Copy the material again, starting at the line that contains "Required after each" and ending at the line that contains "dist [0.007496, 0.000660]", with "lens line" renamed to "camera line" and nothing else changed. Leave the pictures out of your answer.

== DATA FOR THE TASK ==
================
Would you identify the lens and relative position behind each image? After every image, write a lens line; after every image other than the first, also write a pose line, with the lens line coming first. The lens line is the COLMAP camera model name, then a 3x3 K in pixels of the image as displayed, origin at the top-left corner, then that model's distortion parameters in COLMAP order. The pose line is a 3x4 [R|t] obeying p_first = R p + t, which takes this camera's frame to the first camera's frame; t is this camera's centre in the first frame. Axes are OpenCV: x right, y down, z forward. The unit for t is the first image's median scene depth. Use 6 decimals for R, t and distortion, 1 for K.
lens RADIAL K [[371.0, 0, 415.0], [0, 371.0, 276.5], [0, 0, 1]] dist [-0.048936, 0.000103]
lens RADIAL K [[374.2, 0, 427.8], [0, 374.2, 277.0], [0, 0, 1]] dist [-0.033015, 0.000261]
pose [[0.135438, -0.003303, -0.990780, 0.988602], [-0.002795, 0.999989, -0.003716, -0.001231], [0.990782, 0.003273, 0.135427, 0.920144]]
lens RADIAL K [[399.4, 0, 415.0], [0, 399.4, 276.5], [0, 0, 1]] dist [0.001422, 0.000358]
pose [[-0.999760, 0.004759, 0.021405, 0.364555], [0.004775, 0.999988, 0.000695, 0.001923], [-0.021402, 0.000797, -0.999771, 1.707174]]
================
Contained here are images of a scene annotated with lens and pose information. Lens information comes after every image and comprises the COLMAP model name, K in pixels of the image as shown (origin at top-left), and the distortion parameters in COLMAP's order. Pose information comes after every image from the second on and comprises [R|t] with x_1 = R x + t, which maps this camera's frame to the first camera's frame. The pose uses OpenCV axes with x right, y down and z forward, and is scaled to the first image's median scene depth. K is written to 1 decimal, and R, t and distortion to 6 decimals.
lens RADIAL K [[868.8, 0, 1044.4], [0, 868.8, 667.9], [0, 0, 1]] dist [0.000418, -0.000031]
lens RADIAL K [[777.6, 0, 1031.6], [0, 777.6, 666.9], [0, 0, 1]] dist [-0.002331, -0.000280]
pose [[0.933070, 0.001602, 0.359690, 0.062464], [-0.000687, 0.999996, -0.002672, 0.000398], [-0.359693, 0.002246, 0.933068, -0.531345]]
================
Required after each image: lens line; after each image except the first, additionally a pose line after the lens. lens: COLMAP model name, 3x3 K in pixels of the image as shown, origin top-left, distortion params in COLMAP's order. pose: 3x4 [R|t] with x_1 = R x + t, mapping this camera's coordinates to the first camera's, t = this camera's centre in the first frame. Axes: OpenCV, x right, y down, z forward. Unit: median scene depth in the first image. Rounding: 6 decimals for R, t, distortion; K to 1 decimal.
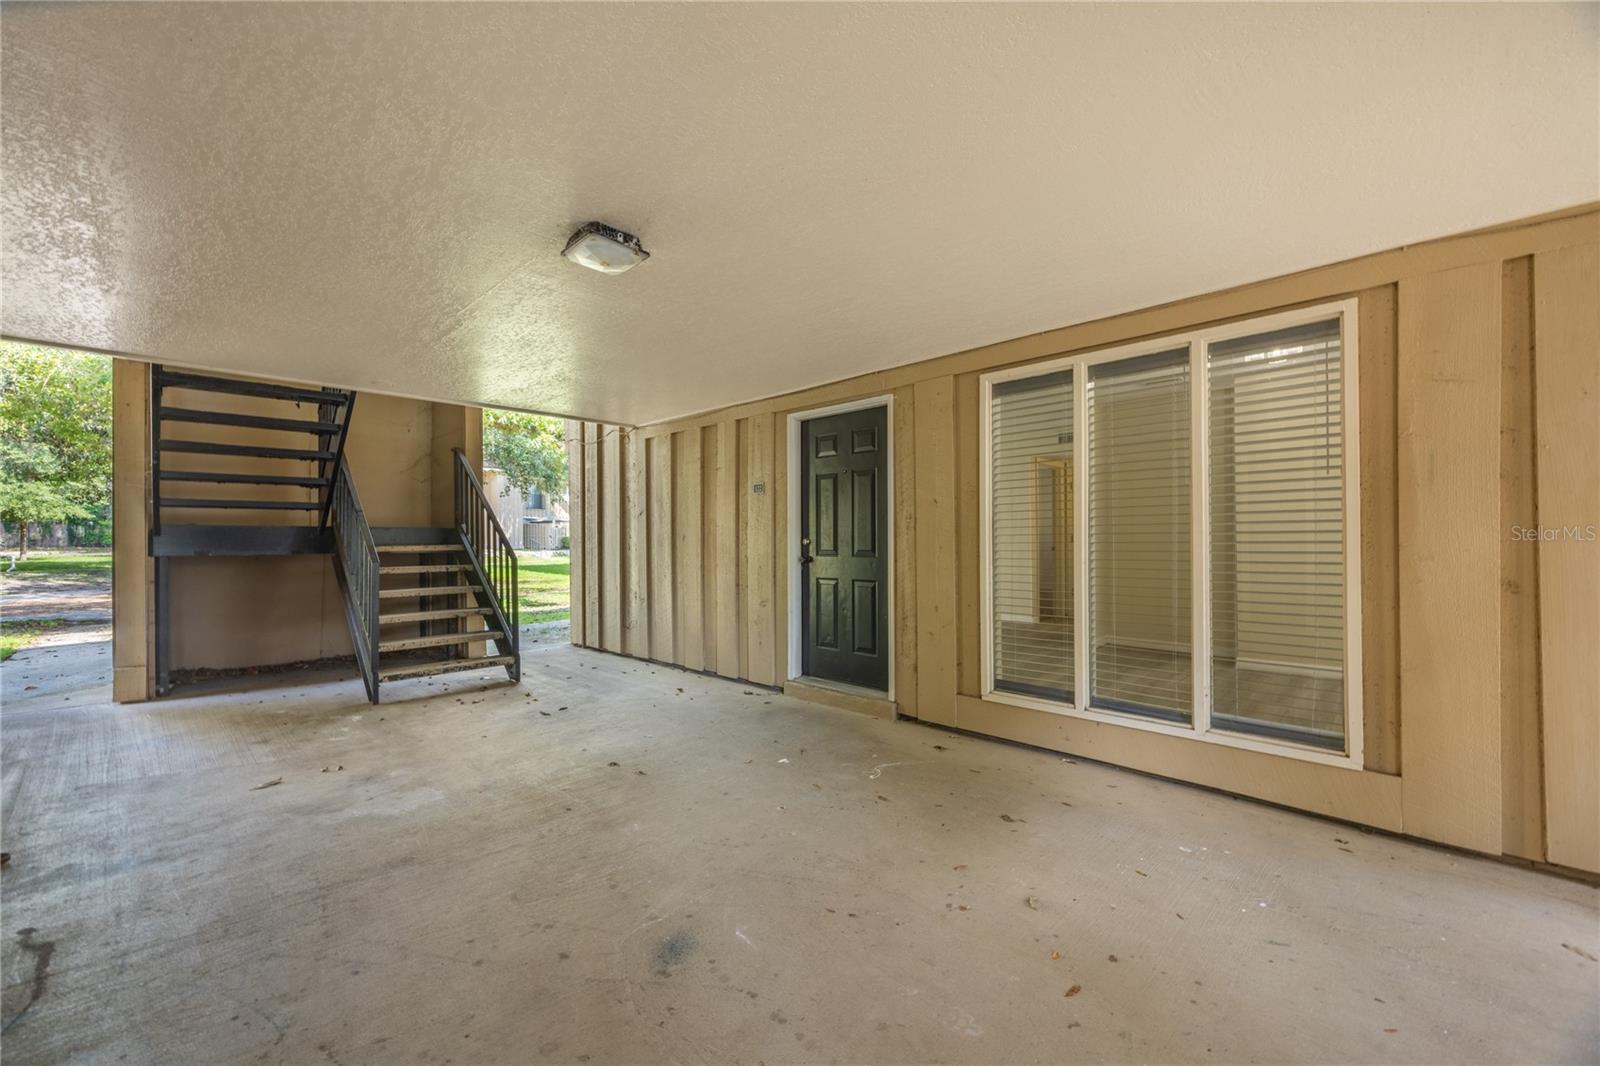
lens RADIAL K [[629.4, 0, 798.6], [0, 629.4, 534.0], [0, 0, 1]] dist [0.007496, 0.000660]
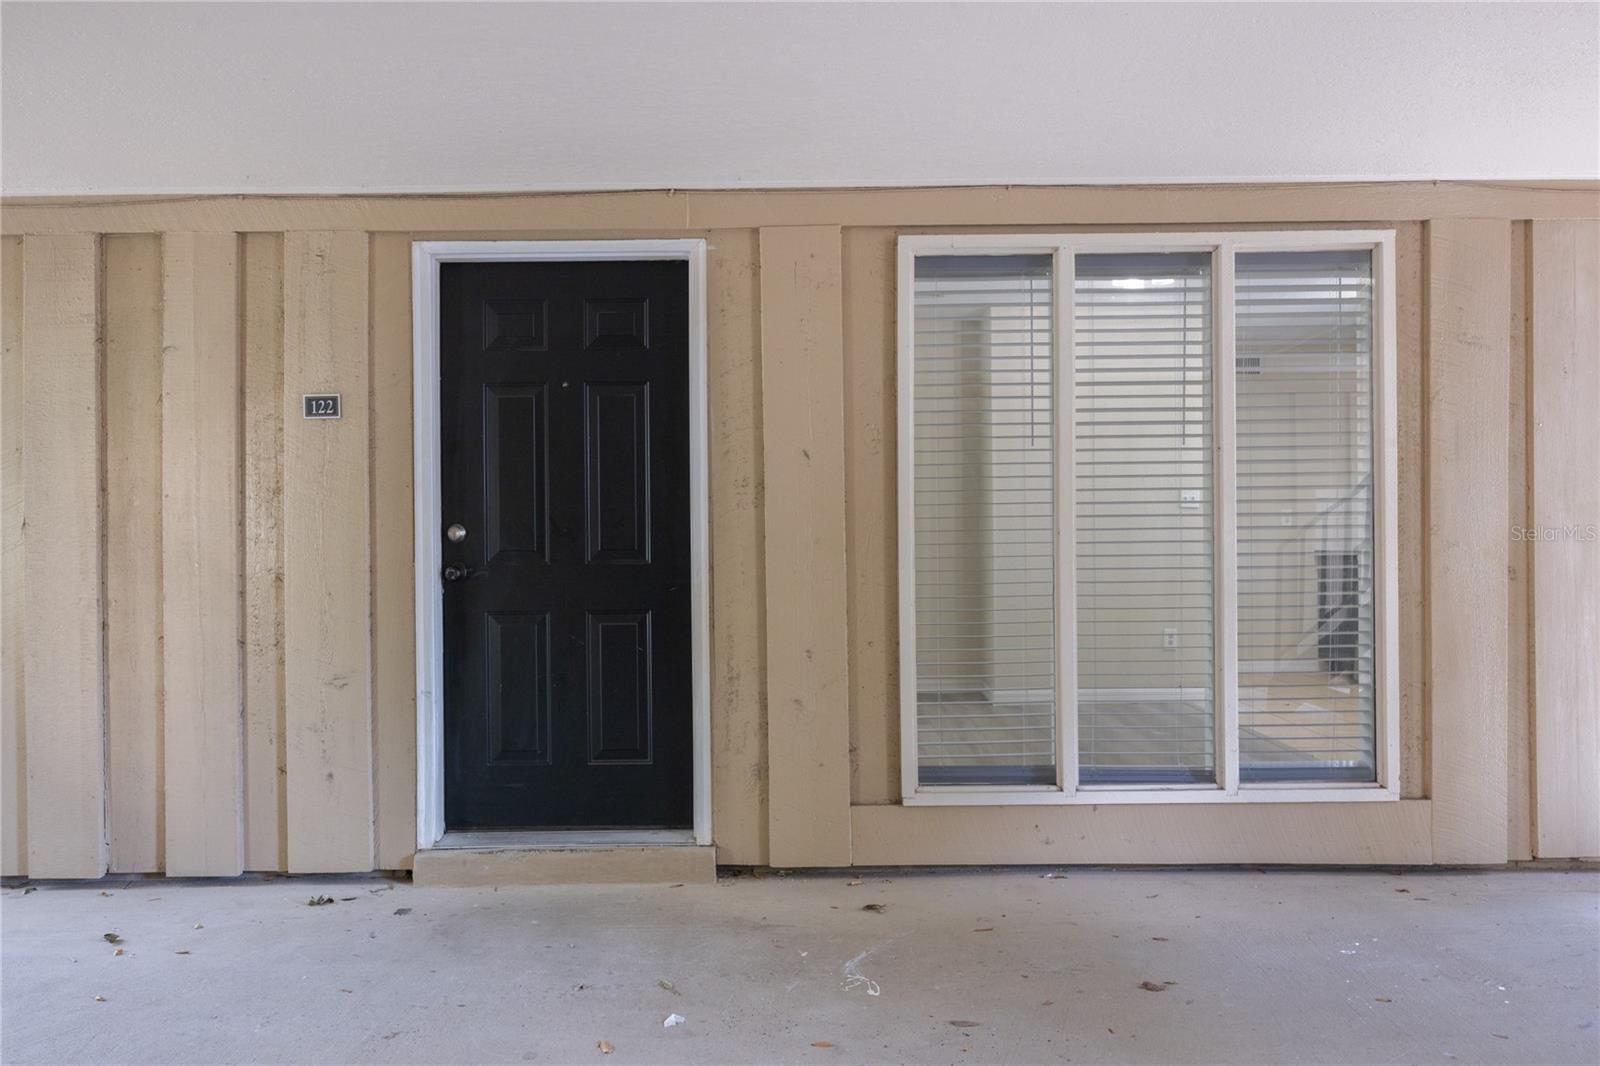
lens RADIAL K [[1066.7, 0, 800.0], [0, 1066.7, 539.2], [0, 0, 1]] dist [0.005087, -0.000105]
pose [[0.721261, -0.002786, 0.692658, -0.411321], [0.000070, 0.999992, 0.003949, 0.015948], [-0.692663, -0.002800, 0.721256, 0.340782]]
================
== EXERCISE ANSWER ==
Required after each image: camera line; after each image except the first, additionally a pose line after the lens. lens: COLMAP model name, 3x3 K in pixels of the image as shown, origin top-left, distortion params in COLMAP's order. pose: 3x4 [R|t] with x_1 = R x + t, mapping this camera's coordinates to the first camera's, t = this camera's centre in the first frame. Axes: OpenCV, x right, y down, z forward. Unit: median scene depth in the first image. Rounding: 6 decimals for R, t, distortion; K to 1 decimal.
lens RADIAL K [[629.4, 0, 798.6], [0, 629.4, 534.0], [0, 0, 1]] dist [0.007496, 0.000660]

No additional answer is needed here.